The offense defined in this ordinance, however, is of a dual nature. It is a distinct and separate crime from the crime of pocket-picking, just as pocket-picking is a distinct and separate crime from the crime of larceny. State v. Whitten, 82 Ohio St., 174.
While pocket-picking and attempt at pocket-picking would naturally be classed as ■ offenses against the person; yet they also partake of the nature of an offense against property, and therefore come clearly within the provisions of Section 3658, General Code, authorizing municipalities “to protect the property of the corporation and its inhabitants.”
It is contended, however, that the legislature of Ohio having enacted a statute punishing the crime of pocket-picking, it has preempted the field of legislation on this subject, and that its jurisdiction is exclusive.
This court has held that a municipal corporation may provide for the punishment of an act which is also, a misdemeanor under the state law. Wightman v. State, 10 Ohio, 452, and Koch v. State, 53 Ohio St., 433.

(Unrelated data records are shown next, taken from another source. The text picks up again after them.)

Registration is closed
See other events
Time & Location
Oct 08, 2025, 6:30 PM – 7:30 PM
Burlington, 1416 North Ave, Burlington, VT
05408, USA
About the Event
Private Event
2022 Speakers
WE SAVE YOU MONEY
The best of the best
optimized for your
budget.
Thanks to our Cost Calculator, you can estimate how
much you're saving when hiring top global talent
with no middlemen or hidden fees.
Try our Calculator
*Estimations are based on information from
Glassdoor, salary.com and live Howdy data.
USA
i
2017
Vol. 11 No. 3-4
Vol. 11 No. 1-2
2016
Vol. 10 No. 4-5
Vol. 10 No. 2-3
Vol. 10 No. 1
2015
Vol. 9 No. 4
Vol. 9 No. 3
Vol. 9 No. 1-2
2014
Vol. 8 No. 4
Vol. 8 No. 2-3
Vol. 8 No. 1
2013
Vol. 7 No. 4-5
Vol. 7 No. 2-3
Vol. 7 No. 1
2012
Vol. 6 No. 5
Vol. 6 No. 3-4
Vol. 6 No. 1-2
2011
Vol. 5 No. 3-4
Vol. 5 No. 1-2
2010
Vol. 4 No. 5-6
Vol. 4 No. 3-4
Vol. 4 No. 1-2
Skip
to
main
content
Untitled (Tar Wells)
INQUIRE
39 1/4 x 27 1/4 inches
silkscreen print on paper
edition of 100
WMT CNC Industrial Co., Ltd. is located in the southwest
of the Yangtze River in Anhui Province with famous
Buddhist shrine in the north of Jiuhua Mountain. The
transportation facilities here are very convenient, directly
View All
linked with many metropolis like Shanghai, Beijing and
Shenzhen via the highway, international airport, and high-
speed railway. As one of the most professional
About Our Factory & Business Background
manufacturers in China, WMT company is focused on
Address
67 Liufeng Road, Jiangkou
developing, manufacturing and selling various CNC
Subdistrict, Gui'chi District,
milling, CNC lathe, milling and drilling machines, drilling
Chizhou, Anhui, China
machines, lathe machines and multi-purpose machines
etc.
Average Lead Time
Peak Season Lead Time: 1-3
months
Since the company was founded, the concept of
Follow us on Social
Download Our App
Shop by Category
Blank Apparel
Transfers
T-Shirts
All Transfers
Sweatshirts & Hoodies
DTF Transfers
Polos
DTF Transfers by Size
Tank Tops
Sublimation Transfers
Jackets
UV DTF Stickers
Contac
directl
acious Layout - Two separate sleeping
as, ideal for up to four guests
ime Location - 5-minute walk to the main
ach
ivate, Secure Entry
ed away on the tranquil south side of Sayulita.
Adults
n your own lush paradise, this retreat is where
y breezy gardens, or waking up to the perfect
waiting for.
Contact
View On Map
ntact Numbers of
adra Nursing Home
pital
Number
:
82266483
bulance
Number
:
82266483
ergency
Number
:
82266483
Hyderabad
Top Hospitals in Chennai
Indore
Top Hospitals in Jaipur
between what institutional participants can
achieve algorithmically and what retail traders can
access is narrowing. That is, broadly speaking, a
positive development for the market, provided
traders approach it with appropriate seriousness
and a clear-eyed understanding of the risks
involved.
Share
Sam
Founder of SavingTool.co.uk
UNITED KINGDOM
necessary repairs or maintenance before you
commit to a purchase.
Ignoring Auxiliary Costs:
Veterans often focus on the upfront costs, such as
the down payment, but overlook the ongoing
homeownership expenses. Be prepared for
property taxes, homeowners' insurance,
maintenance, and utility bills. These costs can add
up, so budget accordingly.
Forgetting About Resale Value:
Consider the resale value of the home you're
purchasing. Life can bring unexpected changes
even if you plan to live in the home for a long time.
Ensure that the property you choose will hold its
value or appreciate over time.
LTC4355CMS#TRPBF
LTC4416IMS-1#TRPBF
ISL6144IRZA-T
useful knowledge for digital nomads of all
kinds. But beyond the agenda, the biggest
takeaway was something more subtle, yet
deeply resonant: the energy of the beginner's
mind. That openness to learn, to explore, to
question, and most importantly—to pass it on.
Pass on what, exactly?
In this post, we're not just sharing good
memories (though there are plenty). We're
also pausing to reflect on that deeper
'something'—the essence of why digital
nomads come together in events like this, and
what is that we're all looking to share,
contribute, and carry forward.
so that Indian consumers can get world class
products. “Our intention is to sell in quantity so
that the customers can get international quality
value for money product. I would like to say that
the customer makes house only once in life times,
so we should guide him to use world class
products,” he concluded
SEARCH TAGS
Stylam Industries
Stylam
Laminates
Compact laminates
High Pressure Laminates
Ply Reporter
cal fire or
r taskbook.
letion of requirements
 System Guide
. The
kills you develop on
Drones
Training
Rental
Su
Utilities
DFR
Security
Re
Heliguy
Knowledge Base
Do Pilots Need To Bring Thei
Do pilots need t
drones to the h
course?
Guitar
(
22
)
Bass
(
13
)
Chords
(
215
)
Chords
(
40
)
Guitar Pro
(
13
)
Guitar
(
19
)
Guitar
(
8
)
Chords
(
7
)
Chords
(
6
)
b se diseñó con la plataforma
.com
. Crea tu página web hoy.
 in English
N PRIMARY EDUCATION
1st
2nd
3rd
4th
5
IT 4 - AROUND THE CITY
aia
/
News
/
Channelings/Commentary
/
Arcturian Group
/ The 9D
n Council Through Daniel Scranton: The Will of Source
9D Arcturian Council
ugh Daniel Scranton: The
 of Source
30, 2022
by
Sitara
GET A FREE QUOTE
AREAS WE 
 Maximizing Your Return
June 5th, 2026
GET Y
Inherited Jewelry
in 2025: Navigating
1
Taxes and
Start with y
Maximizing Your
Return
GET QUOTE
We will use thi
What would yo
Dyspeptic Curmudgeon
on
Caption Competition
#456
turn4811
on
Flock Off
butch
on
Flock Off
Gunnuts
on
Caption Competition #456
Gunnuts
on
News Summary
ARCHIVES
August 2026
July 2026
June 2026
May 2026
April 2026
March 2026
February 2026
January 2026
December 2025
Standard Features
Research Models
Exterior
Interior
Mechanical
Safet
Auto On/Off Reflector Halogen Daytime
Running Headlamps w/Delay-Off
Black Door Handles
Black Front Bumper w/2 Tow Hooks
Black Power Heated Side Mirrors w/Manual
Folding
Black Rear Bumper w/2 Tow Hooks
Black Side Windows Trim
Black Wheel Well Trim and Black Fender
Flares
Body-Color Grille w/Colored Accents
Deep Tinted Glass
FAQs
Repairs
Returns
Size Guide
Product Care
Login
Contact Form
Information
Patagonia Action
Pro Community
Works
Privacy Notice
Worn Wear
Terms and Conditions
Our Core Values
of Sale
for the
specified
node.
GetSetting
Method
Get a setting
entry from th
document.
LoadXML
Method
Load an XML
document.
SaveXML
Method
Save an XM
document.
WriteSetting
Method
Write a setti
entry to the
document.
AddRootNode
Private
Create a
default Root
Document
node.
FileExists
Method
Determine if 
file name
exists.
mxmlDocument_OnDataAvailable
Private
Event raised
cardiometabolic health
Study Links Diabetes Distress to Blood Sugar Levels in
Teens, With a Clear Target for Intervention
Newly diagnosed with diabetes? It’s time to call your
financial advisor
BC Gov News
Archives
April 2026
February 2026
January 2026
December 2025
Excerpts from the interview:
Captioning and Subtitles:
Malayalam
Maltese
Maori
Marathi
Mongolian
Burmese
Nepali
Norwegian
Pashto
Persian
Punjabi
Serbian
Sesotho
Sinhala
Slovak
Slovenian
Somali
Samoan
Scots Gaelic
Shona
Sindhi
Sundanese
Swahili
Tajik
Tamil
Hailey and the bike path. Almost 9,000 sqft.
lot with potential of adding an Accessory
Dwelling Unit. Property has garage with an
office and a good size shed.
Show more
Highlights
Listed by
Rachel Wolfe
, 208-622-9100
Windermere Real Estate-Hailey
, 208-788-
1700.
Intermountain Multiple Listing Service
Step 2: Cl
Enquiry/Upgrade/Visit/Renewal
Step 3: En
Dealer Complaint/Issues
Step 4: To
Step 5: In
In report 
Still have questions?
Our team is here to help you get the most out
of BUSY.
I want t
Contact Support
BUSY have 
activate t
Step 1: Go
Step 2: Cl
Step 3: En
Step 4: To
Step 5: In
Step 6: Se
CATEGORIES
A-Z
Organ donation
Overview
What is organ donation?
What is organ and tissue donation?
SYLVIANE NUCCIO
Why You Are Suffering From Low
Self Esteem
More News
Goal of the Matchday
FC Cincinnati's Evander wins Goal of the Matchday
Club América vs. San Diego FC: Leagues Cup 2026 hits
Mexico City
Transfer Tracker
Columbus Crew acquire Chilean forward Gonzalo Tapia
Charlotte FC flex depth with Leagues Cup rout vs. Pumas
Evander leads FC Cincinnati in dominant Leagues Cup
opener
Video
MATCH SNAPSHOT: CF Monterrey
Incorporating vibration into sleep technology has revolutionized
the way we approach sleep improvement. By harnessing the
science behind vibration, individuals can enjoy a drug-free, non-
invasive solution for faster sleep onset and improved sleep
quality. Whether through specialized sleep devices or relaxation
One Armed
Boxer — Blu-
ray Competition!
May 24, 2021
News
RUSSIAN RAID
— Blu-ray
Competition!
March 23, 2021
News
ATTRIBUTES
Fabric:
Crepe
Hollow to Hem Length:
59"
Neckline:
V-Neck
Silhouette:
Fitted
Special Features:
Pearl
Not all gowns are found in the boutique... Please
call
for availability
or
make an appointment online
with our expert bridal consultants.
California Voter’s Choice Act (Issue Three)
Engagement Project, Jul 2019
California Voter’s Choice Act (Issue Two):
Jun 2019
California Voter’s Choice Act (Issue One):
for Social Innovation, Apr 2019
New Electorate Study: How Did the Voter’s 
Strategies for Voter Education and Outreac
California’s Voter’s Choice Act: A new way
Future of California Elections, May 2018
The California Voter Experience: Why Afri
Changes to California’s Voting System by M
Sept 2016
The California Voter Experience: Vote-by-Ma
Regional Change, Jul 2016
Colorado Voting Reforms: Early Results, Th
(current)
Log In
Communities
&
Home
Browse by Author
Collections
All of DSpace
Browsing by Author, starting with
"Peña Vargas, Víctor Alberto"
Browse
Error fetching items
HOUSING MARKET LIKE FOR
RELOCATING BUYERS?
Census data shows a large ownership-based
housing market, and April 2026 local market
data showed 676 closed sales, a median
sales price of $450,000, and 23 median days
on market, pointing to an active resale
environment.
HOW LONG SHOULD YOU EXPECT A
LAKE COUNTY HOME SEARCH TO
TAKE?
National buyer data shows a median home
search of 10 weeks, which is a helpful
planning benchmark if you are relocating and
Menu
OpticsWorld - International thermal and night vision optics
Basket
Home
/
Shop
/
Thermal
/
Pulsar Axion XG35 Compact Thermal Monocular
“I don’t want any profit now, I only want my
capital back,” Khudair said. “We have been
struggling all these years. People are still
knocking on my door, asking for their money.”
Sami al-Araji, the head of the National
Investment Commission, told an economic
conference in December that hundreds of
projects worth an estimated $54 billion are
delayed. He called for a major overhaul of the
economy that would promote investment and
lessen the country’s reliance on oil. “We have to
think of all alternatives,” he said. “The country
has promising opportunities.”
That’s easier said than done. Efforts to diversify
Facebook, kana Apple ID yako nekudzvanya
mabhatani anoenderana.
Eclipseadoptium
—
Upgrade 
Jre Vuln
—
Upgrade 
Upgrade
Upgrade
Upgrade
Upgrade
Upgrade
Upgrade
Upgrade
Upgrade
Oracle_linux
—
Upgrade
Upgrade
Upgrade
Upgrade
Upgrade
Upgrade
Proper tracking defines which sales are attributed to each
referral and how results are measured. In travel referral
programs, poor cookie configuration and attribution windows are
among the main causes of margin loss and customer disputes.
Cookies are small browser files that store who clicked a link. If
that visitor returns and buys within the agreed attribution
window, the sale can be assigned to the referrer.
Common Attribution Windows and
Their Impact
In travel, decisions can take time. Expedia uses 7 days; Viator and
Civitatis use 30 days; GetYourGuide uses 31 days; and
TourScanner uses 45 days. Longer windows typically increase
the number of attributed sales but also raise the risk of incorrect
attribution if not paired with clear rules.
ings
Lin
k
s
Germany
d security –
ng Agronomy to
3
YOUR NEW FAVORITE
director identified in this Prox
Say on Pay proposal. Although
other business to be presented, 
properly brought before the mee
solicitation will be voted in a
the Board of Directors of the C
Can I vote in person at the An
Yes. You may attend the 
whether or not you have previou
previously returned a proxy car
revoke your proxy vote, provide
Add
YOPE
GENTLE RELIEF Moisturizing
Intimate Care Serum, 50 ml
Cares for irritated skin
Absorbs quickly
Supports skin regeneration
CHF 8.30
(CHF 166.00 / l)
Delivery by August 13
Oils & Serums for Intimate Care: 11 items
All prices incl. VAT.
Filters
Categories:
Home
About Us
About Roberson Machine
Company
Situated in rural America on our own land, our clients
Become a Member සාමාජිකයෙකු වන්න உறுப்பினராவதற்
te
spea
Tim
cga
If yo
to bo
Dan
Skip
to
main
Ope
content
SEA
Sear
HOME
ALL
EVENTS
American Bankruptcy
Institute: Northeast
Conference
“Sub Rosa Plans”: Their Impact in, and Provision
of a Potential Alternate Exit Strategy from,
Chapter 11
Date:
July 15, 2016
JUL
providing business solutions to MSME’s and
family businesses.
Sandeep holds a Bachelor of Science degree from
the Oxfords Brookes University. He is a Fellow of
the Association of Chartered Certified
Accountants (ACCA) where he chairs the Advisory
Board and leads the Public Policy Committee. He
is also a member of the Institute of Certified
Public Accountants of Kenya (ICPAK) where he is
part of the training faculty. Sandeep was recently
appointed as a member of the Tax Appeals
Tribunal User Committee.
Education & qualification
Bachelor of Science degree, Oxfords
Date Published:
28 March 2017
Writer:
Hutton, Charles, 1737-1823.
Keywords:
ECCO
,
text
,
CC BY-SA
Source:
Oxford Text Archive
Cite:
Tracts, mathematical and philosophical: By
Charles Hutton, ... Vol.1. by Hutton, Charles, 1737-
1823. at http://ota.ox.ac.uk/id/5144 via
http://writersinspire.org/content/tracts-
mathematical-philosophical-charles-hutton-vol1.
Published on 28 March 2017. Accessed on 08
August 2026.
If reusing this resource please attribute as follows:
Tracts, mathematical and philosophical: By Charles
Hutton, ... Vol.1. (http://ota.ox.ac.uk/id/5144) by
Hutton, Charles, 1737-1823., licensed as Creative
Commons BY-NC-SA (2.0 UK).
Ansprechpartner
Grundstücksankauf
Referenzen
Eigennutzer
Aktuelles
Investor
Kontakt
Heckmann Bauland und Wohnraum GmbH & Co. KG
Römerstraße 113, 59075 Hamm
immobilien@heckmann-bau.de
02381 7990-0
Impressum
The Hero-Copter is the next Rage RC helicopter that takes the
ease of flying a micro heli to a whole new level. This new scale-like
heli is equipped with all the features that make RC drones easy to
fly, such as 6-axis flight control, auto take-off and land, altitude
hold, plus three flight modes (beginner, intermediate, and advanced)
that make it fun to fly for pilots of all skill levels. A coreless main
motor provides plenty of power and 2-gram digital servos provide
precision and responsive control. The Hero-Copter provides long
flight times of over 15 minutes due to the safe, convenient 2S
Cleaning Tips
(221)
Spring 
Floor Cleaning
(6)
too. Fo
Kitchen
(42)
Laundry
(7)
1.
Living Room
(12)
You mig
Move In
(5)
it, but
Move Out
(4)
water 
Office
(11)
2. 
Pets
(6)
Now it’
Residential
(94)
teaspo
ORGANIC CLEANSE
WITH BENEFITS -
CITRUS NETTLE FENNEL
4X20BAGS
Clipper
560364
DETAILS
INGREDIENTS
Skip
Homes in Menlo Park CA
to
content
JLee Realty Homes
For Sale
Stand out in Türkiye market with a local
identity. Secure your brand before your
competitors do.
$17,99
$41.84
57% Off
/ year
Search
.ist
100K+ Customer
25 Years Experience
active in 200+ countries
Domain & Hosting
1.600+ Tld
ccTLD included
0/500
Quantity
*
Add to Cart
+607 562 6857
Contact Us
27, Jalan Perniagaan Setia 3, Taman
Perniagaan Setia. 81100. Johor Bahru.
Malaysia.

If this were not a correct statement of the law, then Sections 3658 and 3664, General Code, might just as well never have been enacted, for the general assembly of Ohio has enacted laws covering *286practically every subject-matter mentioned in these sections.
The disposition of this case, however, does not depend upon the construction of these statutes conferring police powers upon municipalities. Section 3, Article XVIII of the Constitution of Ohio, as amended September 3, 1912, confers specifically upon municipalities the authority “to adopt and enforce within their limits such local police, sanitary and other similar regulations, as are not in conflict with general laws.”
This ordinance is an exercise of the local police power. Section 3, Article XVIII of the Constitution, clearly contemplates that both the state and the municipalities of the state may exercise the same police power; the only limitation being that the exercise of that power by a municipality shall not conflict with the general laws of the state. There is no statute of this state making it an offense to attempt to steal and take from the person of another anything of value, otherwise than by force and violence and.by putting in fear. That being true, of course this ordinance does not conflict with the general laws of the state, and, if there were a statute creating the same offense, it could not be exclusive, even if the general assembly of Ohio in express terms prohibited the municipality from legislating upon the same subject-matter. City of Fremont v. Keating, 96 Ohio St., 468.

Judgment affirmed.

Nichols, C. J., Wanamaker, Newman, Jones, Matthias and Johnson, JJ., concur.